Discipline
January 29, 2021
I only see a few people in person. Is it still correct to call us a pod when there's no formal quarantine? Whatever we're called, we are few in number. Over the summer I saw a few others -- outdoors, because fresh air felt safer -- but since the cold returned, it's been just us. I think of people I've known who chose a monastic life. What is it like to abandon a previous life with its social whirl, and to forge new spirit in the combination of enforced isolation and enforced togetherness? Is it anything like this?
Last spring the shelves of grocery stores were often bare. No toilet paper, no flour, no Clorox wipes. Fruits and vegetables were hard to find, for a while. We haven't returned to those levels of privation (yet) this winter, but there are ingredients I can't find. I think of previous generations cooking during wartime, or in the shtetl, or in the Warsaw Ghetto. (I don't want to think of subsisting on what food was available in the camps.) This isn't like that, but that's the narrative frame that comes to mind.

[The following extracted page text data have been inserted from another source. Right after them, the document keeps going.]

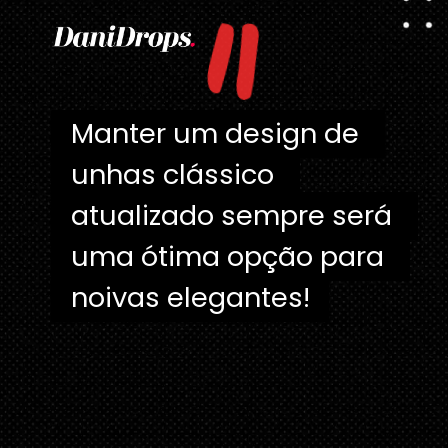
"
Manter um design de 
Manter um design de 
unhas clássico 
unhas clássico 
atualizado sempre será 
atualizado sempre será 
uma ótima opção para 
uma ótima opção para 
noivas elegantes!
noivas elegantes!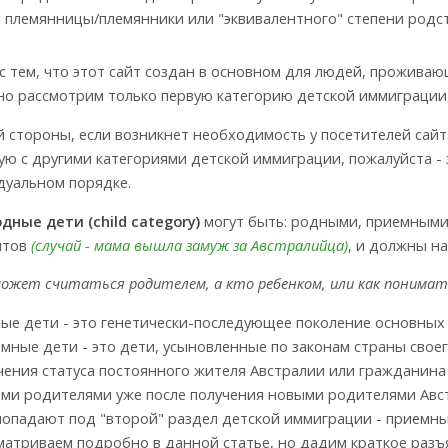
, племянницы/племянники или "эквивалентного" степени родс
 с тем, что этот сайт создан в основном для людей, прожива
о рассмотрим только первую категорию детской иммиграции,
й стороны, если возникнет необходимость у посетителей сай
ую с другими категориями детской иммиграции, пожалуйста - 
уальном порядке.
дные дети (child category)
могут быть: родными, приемными
нтов
(случай - мама вышла замуж за Австралийца)
, и должны н
может считаться родителем, а кто ребенком, или как понима
ые дети - это генетически-последующее поколение основных
мные дети - это дети, усыновленные по законам страны сво
чения статуса постоянного жителя Австралии или гражданина
ми родителями уже после получения новыми родителями Авст
попадают под "второй" раздел детской иммиграции - приемн
матриваем подробно в данной статье, но дадим краткое разъя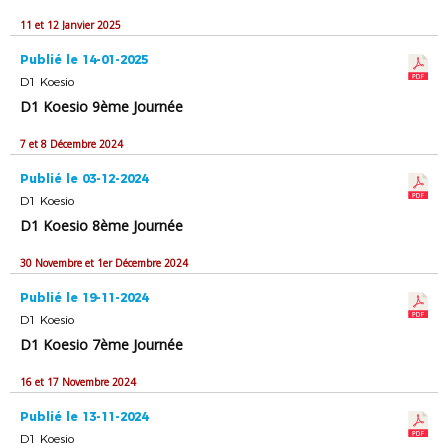
11 et 12 Janvier 2025
Publié le 14-01-2025
D1 Koesio
D1 Koesio 9ème Journée
7 et 8 Décembre 2024
Publié le 03-12-2024
D1 Koesio
D1 Koesio 8ème Journée
30 Novembre et 1er Décembre 2024
Publié le 19-11-2024
D1 Koesio
D1 Koesio 7ème Journée
16 et 17 Novembre 2024
Publié le 13-11-2024
D1 Koesio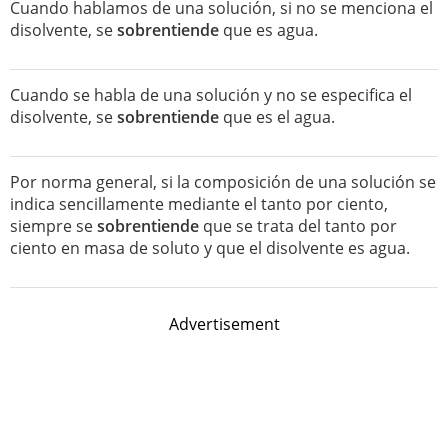
Cuando hablamos de una solución, si no se menciona el
disolvente, se
sobrentiende
que es agua.
Cuando se habla de una solución y no se especifica el
disolvente, se
sobrentiende
que es el agua.
Por norma general, si la composición de una solución se
indica sencillamente mediante el tanto por ciento,
siempre se
sobrentiende
que se trata del tanto por
ciento en masa de soluto y que el disolvente es agua.
Advertisement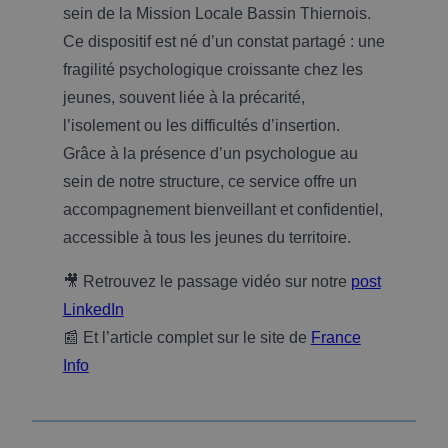
sein de la Mission Locale Bassin Thiernois.
Ce dispositif est né d’un constat partagé : une
fragilité psychologique croissante chez les
jeunes, souvent liée à la précarité,
l’isolement ou les difficultés d’insertion.
Grâce à la présence d’un psychologue au
sein de notre structure, ce service offre un
accompagnement bienveillant et confidentiel,
accessible à tous les jeunes du territoire.
🎥 Retrouvez le passage vidéo sur notre
post
LinkedIn
📰 Et l’article complet sur le site de
France
Info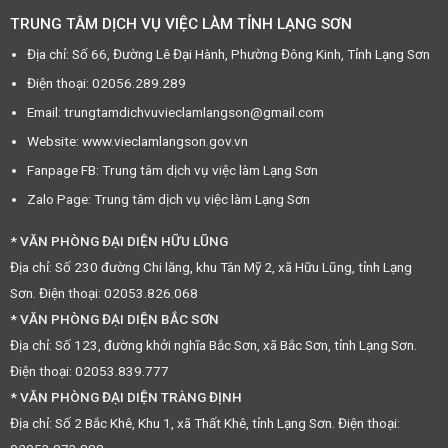
TRUNG TÂM DỊCH VỤ VIỆC LÀM TỈNH LẠNG SƠN
Địa chỉ: Số 66, Đường Lê Đại Hành, Phường Đông Kinh, Tỉnh Lạng Sơn
Điện thoại: 02056.289.289
Email: trungtamdichvuvieclamlangson@gmail.com
Website: www.vieclamlangson.gov.vn
Fanpage FB: Trung tâm dịch vụ việc làm Lạng Sơn
Zalo Page: Trung tâm dịch vụ việc làm Lạng Sơn
* VĂN PHÒNG ĐẠI DIỆN HỮU LŨNG
Địa chỉ: Số 230 đường Chi lăng, khu Tân Mỹ 2, xã Hữu Lũng, tỉnh Lạng
Sơn. Điện thoại: 02053.826.068
* VĂN PHÒNG ĐẠI DIỆN BẮC SƠN
Địa chỉ: Số 123, đường khởi nghĩa Bắc Sơn, xã Bắc Sơn, tỉnh Lạng Sơn.
Điện thoại: 02053.839.777
* VĂN PHÒNG ĐẠI DIỆN TRÀNG ĐỊNH
Địa chỉ: Số 2 Bắc Khê, Khu 1, xã Thất Khê, tỉnh Lạng Sơn. Điện thoại: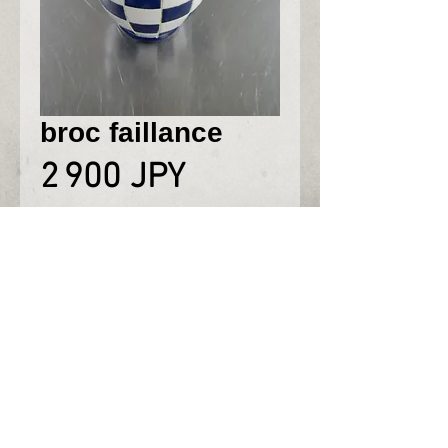
broc faillance
Prix
2 900 JPY
〒351-0001
埼玉県朝霞市上内間木655-8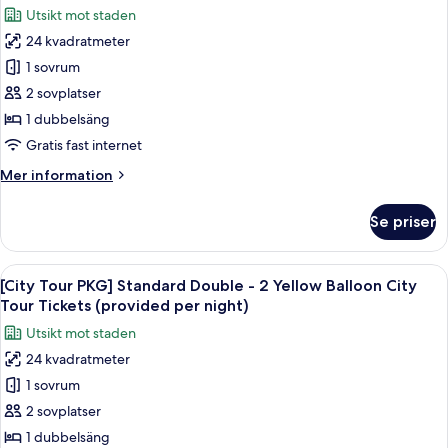
Utsikt mot staden
foton
24 kvadratmeter
för
Hollywood
1 sovrum
Double
2 sovplatser
Room
1 dubbelsäng
Gratis fast internet
Mer
Mer information
information
om
Se priser
Hollywood
Double
Room
Öppna
En dubbeldäckarbuss vid en busshållp
8
[City Tour PKG] Standard Double - 2 Yellow Balloon City
alla
Tour Tickets (provided per night)
foton
Utsikt mot staden
för
24 kvadratmeter
[City
1 sovrum
Tour
PKG]
2 sovplatser
Standard
1 dubbelsäng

When I read about people who refuse to wear masks or maintain social distancing, I think: would you have turned on your lights during the Blitz? It's not a kind thought, but I struggle to feel kindness toward those whose actions put others at risk. Much about this pandemic year feels like a discipline: staying apart, staying masked, staying alone, cooking with what I can get. The hardest discipline is maintaining a healthy balance between facing reality, and not perseverating about the reality we face.
The hardest discipline is cultivating hope. This week on the Jewish calendar we mark the New Year of the Trees. Symbolically, spiritually, the sap of the coming spring and summer is beginning to rise. The potential for flower and fruit lies coiled in every seed. The days will lengthen. The vaccine will become available to everyone. The branches that are now bare will carry a profusion of fruit. Can I hold the experience of January's bitter cold alongside the certainty that in its time spring will come?